§ Your goal:
Wherever a line holds the word "Nacional", copy that line from the data.

§ Source material:
[Start of section]

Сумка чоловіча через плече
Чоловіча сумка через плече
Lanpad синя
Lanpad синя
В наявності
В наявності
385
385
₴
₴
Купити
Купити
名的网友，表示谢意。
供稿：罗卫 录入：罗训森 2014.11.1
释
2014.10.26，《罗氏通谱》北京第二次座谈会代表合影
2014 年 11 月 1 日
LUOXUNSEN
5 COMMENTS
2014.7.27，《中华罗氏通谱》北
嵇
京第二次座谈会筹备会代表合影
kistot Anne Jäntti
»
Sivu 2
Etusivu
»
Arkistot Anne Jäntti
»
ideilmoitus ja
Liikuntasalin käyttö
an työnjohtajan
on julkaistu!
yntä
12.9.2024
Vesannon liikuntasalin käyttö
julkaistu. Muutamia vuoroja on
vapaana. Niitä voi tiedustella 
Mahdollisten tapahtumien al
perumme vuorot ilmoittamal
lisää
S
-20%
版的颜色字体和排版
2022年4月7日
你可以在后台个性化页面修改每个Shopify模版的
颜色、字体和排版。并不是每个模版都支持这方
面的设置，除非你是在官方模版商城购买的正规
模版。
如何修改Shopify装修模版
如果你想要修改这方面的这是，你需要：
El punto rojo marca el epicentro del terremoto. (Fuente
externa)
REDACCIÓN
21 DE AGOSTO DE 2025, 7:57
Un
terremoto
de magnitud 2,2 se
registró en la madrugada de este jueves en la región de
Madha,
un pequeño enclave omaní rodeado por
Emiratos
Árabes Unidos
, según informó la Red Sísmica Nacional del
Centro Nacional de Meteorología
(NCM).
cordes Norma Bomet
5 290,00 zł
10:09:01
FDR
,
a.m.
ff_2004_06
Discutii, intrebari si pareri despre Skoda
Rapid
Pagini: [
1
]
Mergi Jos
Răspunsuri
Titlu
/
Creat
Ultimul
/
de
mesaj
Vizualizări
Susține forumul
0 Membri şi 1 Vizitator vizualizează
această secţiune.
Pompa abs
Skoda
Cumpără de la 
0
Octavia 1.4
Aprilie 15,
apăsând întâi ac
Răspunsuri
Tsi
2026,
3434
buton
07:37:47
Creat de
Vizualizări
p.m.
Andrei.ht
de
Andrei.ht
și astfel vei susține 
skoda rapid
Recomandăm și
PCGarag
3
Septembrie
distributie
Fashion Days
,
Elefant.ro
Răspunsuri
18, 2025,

[End of section]

§ Answer to the problem:
, según informó la Red Sísmica Nacional del
Centro Nacional de Meteorología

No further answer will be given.